THE PROBLEM: Throughout the records below, find each line holding "water" and copy it.

Before and after images:
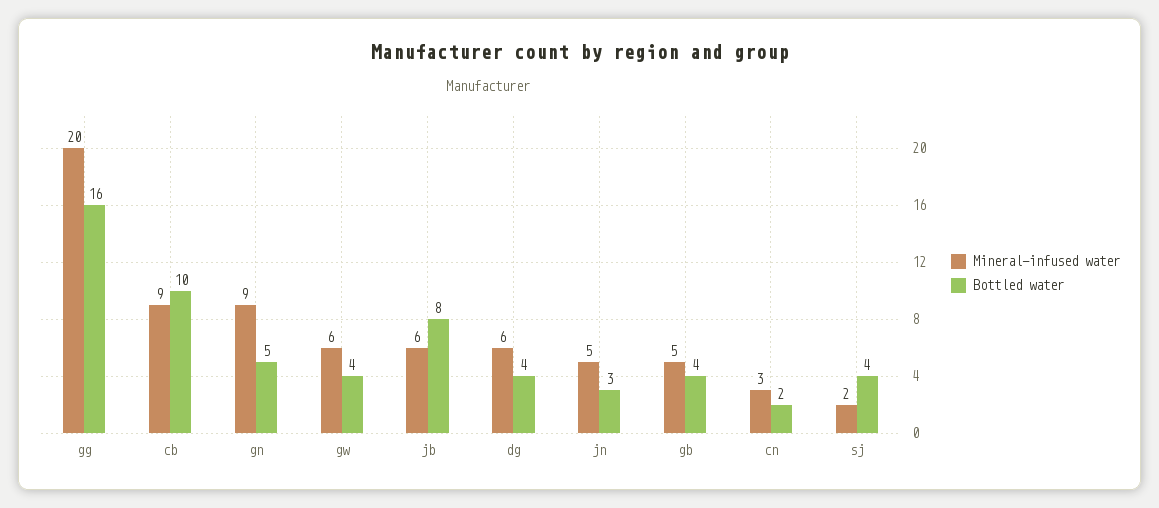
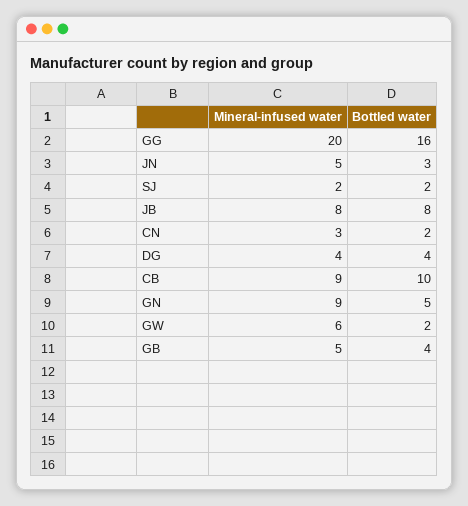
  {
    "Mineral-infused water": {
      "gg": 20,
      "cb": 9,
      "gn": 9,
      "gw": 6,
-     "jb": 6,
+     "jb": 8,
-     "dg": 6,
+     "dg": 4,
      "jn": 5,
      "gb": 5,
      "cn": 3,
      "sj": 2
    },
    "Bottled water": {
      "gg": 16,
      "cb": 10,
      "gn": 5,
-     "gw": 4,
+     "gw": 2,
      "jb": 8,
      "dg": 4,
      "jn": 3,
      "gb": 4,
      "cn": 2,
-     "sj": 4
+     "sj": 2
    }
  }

---

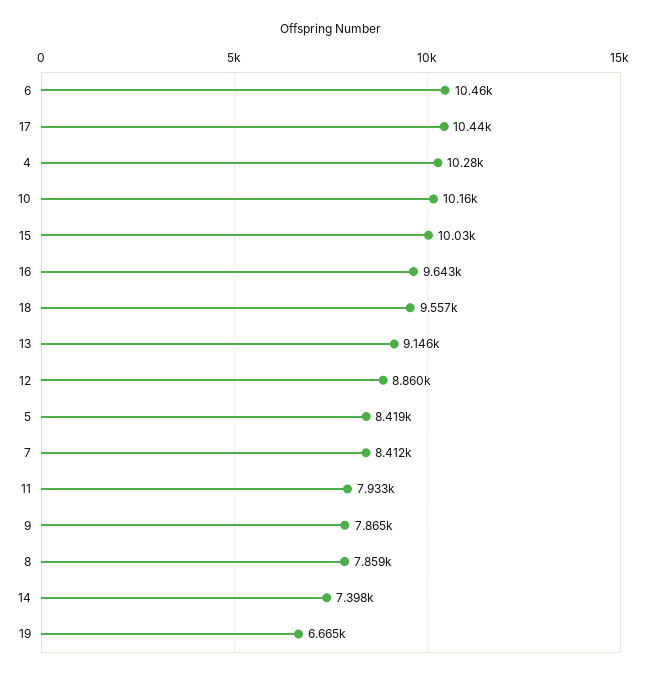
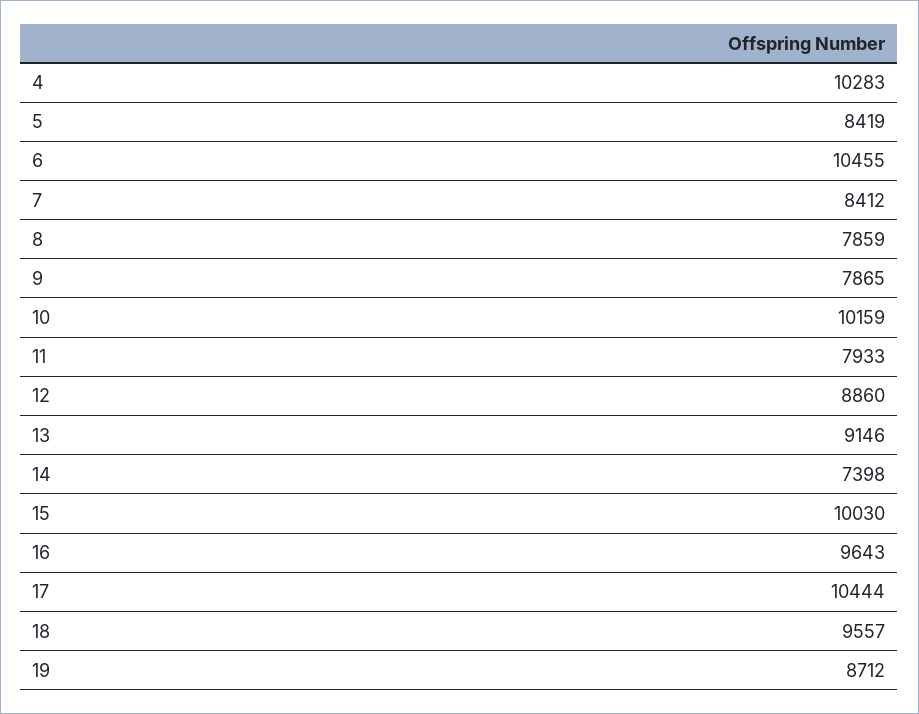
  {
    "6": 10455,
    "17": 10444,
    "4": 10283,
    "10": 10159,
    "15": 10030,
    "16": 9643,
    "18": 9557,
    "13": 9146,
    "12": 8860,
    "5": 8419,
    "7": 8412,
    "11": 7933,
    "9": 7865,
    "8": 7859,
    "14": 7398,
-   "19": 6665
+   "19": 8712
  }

ANSWER SECTION:
    "Mineral-infused water": {
    "Bottled water": {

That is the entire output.